小池嶺男 君
2016-5-29
横河電機の 同期入社で、心を許す 友人、小池君 が 亡くなって 四十数年になる。
でも、今だに その頃 の 彼と 頭の中で 音楽の 会話を している。
オーディオとクラシック音楽 という 趣味 だけでなく、社会や 小説や 友人のこと など、穏やかに 話ができた。
自作スピーカー で、レコーデッド・テープ の 音楽 を 通して、お互いの 感性が 分かり、影響を 与え合った。
知己 というのだろう、友人の中でも 特別だった。
都立大 夜間部 に 通っていて、中古文 が 専門だった。
私も ここの 数学科を 受けたが、二次試験で 枠の5人に 入ることは 出来なかった。

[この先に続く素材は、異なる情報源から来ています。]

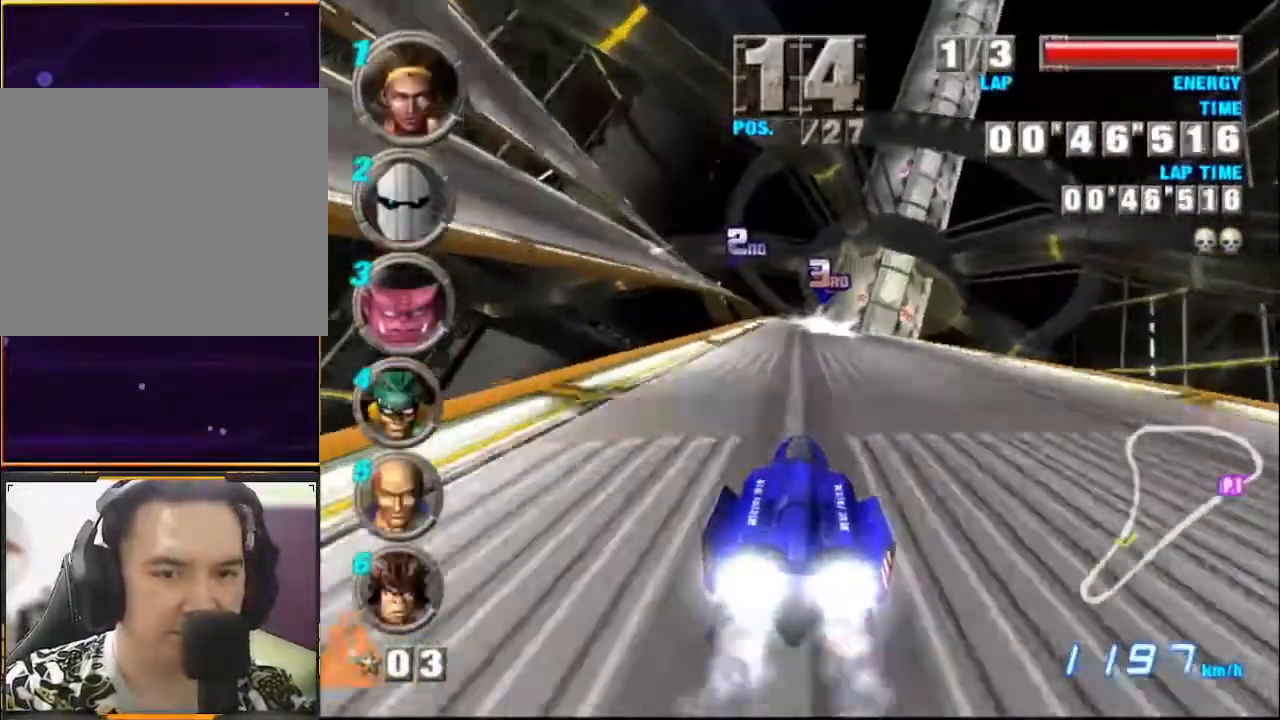
{"buttons": ["A"], "left_stick": "center", "events": []}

彼は 入社後 数年で、国家公務員 1種 の 資格を 取って、宇都宮市役所 に 転職した。
会社を 辞めてからも、当時 下宿していた、吉祥寺南口 の 井之頭不動産の 母屋の 二階に 泊まりに やってきた。  市役所で 昼休みに流す 音楽の レコードを買う ということだった。

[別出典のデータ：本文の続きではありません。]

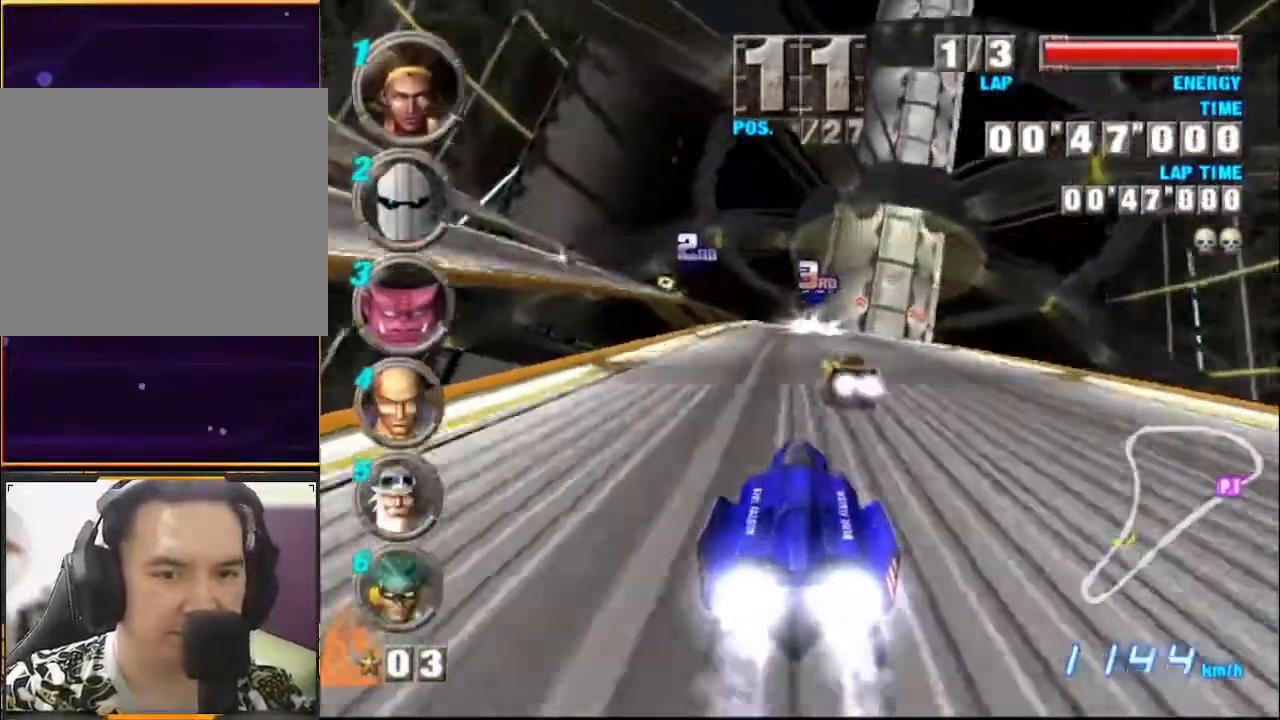
{"buttons": ["A"], "left_stick": "center", "events": []}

私も、今市市 小林の 彼の実家 に、車での 芭蕉の 奥の細道 辿り の 途中 泊まった。

彼の 結婚式にも 行き、新居も 訪問したが、まもなく 子供も 無いまま、水難事故で 亡くなった。
数年してから、墓参りに 行ったが、彼が 使っていた 部屋 は そのままで、涙が 溢れて、 残された 彼の お母さんに 喉につまって 声が 掛けられなかった。
形見に 貰った、ボロボロの 岩波の英語辞書 は、紙に包まれて 私の 本棚にある。
彼から 譲ってもらった シューベルトの 海外 レコーデッド・テープ も 本棚にある。
他にも 思い出は 沢山あるが、彼の 大学の 学友とは、四十数年後 の 現在でも、年賀状の やり取りを している。  彼の 後ろに 小池君がいる、有難い と 思う。